Orla Prendergast

Personal information
- Full name: Orla Patricia Prendergast
- Born: 1 June 2002 (age 24)
- Batting: Right-handed
- Bowling: Right-arm medium
- Role: All-rounder

International information
- National side: Ireland (2019–present);
- ODI debut (cap 90): 5 October 2021 v Zimbabwe
- Last ODI: 15 July 2026 v West Indies
- ODI shirt no.: 10 (previously 84)
- T20I debut (cap 44): 29 June 2019 v Netherlands
- Last T20I: 27 June 2026 v West Indies
- T20I shirt no.: 10 (previously 84)

Domestic team information
- 2016–2018: Scorchers
- 2019–2021: Typhoons
- 2022–present: Dragons
- 2023: Western Storm
- 2023: Trinbago Knight Riders
- 2024-present: The Blaze
- 2024/25: Adelaide Strikers
- 2026: Welsh Fire

Career statistics
| Competition | WODI | WT20I |
| Matches | 47 | 88 |
| Runs scored | 1262 | 2054 |
| Batting average | 32.35 | 30.20 |
| 100s/50s | 1/6 | 0/14 |
| Top score | 122* | 80 |
| Balls bowled | 1252 | 1404 |
| Wickets | 29 | 69 |
| Bowling average | 35.51 | 19.53 |
| 5 wickets in innings | 0 | 0 |
| 10 wickets in match | 0 | 0 |
| Best bowling | 3/25 | 4/22 |
| Catches/stumpings | 23/– | 38/– |
- Source: Cricinfo, 16 August 2026

= Orla Prendergast =

Irish cricketer (born 2002)

Orla Patricia Prendergast (born 1 June 2002) is an Irish cricketer who plays for Dragons and Ireland. In August 2019, she was named in the Irish Women's Twenty20 International (WT20I) squad for the 2019 Netherlands Women's Quadrangular Series. She made her WT20I debut for Ireland, against the Netherlands, on 8 August 2019.
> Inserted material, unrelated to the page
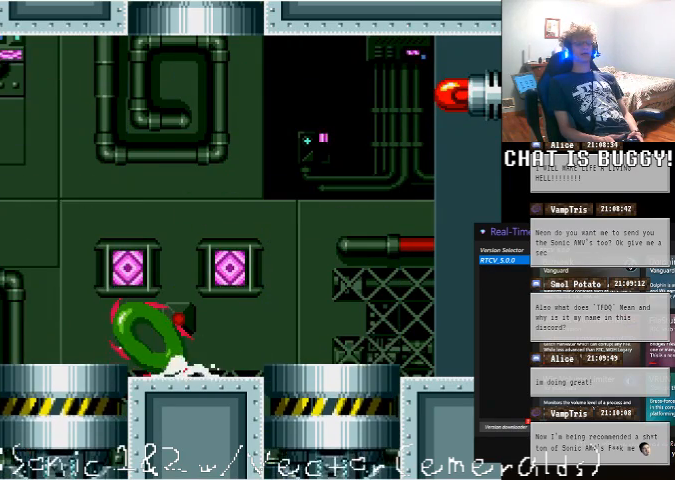
{"buttons": ["DPAD_DOWN"], "left_stick": "center", "right_stick": "center", "events": []}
In August 2019, she was named in Ireland's squad for the 2019 ICC Women's World Twenty20 Qualifier tournament in Scotland.

She also played for the Republic of Ireland women's national under-17 football team in 2018 and 2019, and at club level for Cabinteely F.C. She attended The High School, Dublin. In July 2020, she was awarded a non-retainer contract by Cricket Ireland for the following year.
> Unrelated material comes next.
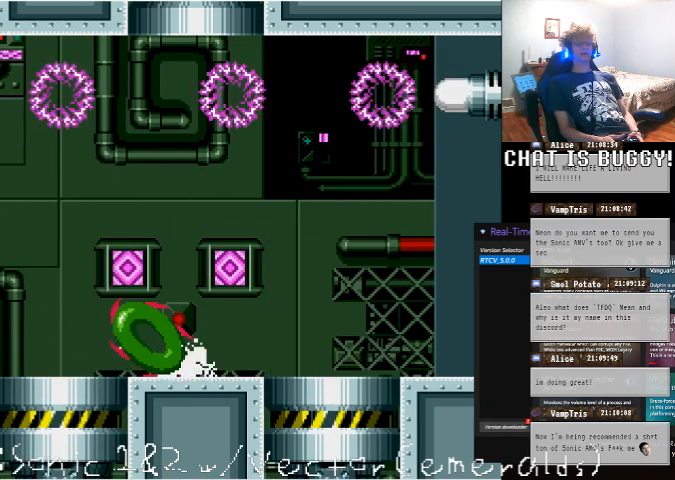
{"buttons": [], "left_stick": "center", "right_stick": "center", "events": [[450, "DPAD_DOWN", "up"]]}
In September 2021, Prendergast was named in Ireland's Women's One Day International (WODI) squad for their series against Zimbabwe, the first WODI matches to be played by the Zimbabwe team. She made her WODI debut on 5 October 2021, for Ireland against Zimbabwe.

In November 2021, she was named in Ireland's team for the 2021 Women's Cricket World Cup Qualifier tournament in Zimbabwe. In April 2023, it was announced that Prendergast had signed for Western Storm, to play for the side in May and June that year. She scored 115 on debut for the side, against North West Thunder in the Rachael Heyhoe Flint Trophy. She played ten matches overall for the side, including scoring 117 runs and taking six wickets in the Charlotte Edwards Cup.

In August 2023 she signed for Trinbago Knight Riders in the Women's Caribbean Premier League.

On 16 August 2024, Prendergast signed for English regional club The Blaze for the remainder of the season. That same day she made her first WODI century, scoring 122 not out from 107 balls, including 10 4s and two 6s, against Sri Lanka at Stormont in Belfast.

In September Prendergast was drafted in the final round by the Adelaide Strikers for the 2024–25 Women's Big Bash League.

She was named in the Ireland squad for their T20I and ODI tour to Bangladesh in November 2024.

Prendergast was among the four player shortlist for the 2024 ICC Women's T20I Cricketer of the Year.

Prendergast was part of the Ireland squad for the 2025 Women's Cricket World Cup Qualifier in Pakistan in April 2025.